Please reply with one number only: how many lines in the entries below contain the string "denaturation".

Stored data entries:
---

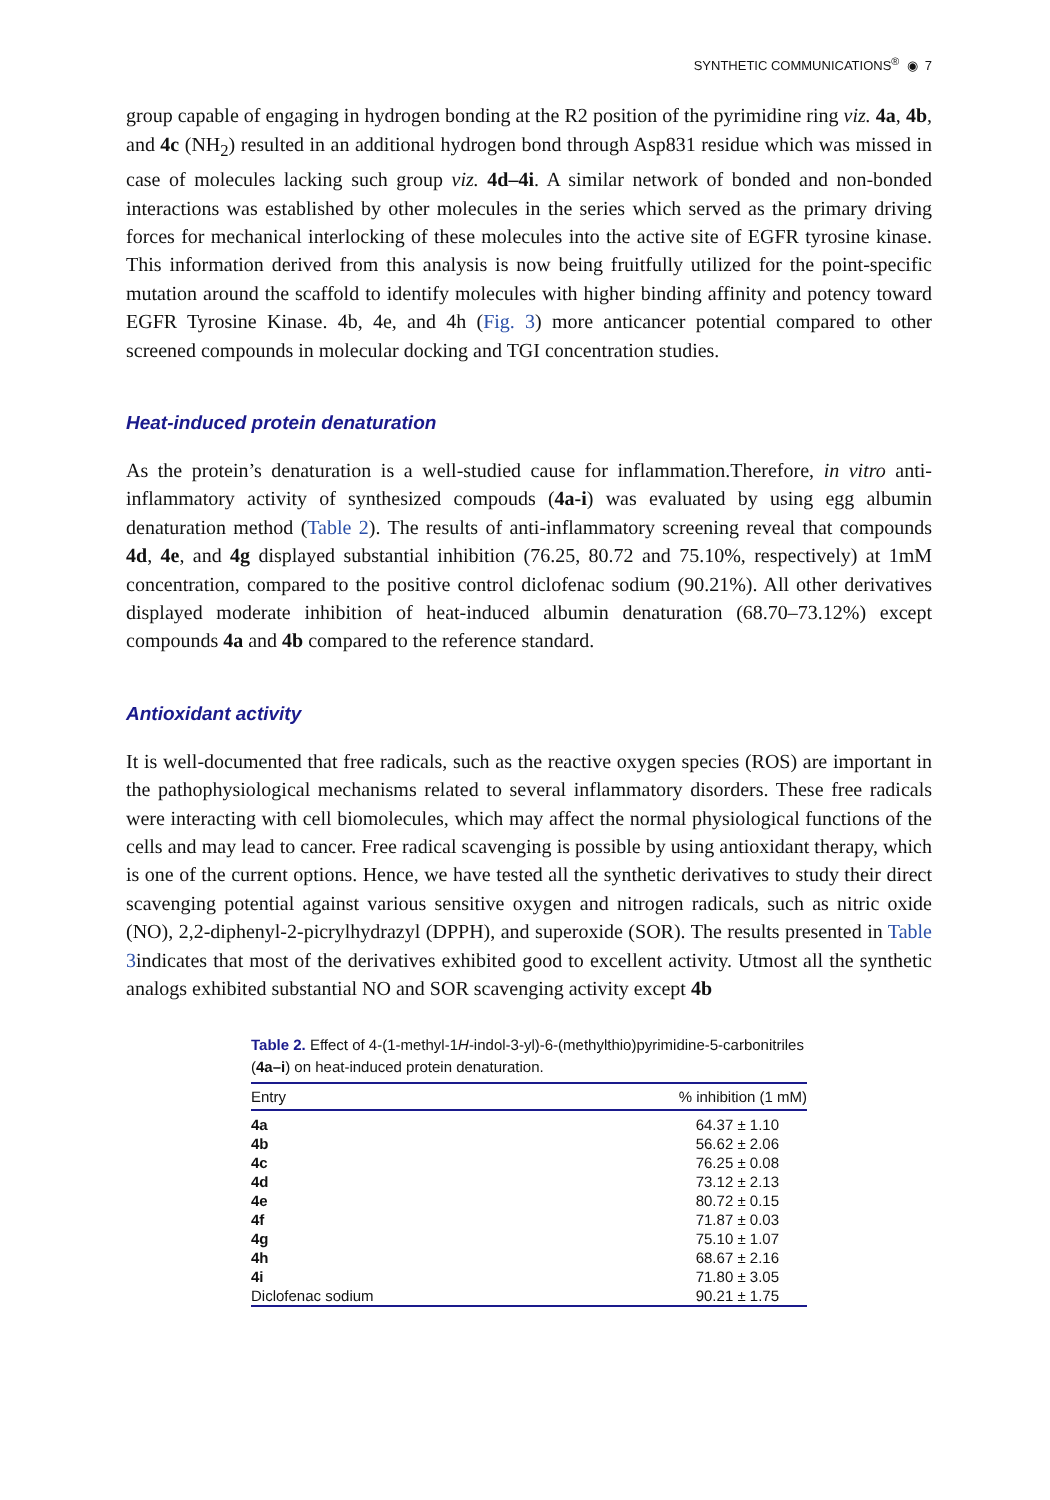SYNTHETIC COMMUNICATIONS<sup>®</sup> ◉ 7
group capable of engaging in hydrogen bonding at the R2 position of the pyrimidine ring viz. 4a, 4b, and 4c (NH<sub>2</sub>) resulted in an additional hydrogen bond through Asp831 residue which was missed in case of molecules lacking such group viz. 4d–4i. A similar network of bonded and non-bonded interactions was established by other molecules in the series which served as the primary driving forces for mechanical interlocking of these molecules into the active site of EGFR tyrosine kinase. This information derived from this analysis is now being fruitfully utilized for the point-specific mutation around the scaffold to identify molecules with higher binding affinity and potency toward EGFR Tyrosine Kinase. 4b, 4e, and 4h (Fig. 3) more anticancer potential compared to other screened compounds in molecular docking and TGI concentration studies.
Heat-induced protein denaturation
As the protein’s denaturation is a well-studied cause for inflammation.Therefore, in vitro anti-inflammatory activity of synthesized compouds (4a-i) was evaluated by using egg albumin denaturation method (Table 2). The results of anti-inflammatory screening reveal that compounds 4d, 4e, and 4g displayed substantial inhibition (76.25, 80.72 and 75.10%, respectively) at 1mM concentration, compared to the positive control diclofenac sodium (90.21%). All other derivatives displayed moderate inhibition of heat-induced albumin denaturation (68.70–73.12%) except compounds 4a and 4b compared to the reference standard.
Antioxidant activity
It is well-documented that free radicals, such as the reactive oxygen species (ROS) are important in the pathophysiological mechanisms related to several inflammatory disorders. These free radicals were interacting with cell biomolecules, which may affect the normal physiological functions of the cells and may lead to cancer. Free radical scavenging is possible by using antioxidant therapy, which is one of the current options. Hence, we have tested all the synthetic derivatives to study their direct scavenging potential against various sensitive oxygen and nitrogen radicals, such as nitric oxide (NO), 2,2-diphenyl-2-picrylhydrazyl (DPPH), and superoxide (SOR). The results presented in Table 3indicates that most of the derivatives exhibited good to excellent activity. Utmost all the synthetic analogs exhibited substantial NO and SOR scavenging activity except 4b
Table 2. Effect of 4-(1-methyl-1H-indol-3-yl)-6-(methylthio)pyrimidine-5-carbonitriles (4a–i) on heat-induced protein denaturation.
| Entry | % inhibition (1 mM) |
| --- | --- |
| 4a | 64.37 ± 1.10 |
| 4b | 56.62 ± 2.06 |
| 4c | 76.25 ± 0.08 |
| 4d | 73.12 ± 2.13 |
| 4e | 80.72 ± 0.15 |
| 4f | 71.87 ± 0.03 |
| 4g | 75.10 ± 1.07 |
| 4h | 68.67 ± 2.16 |
| 4i | 71.80 ± 3.05 |
| Diclofenac sodium | 90.21 ± 1.75 |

---

▸ **Completed exercise**
3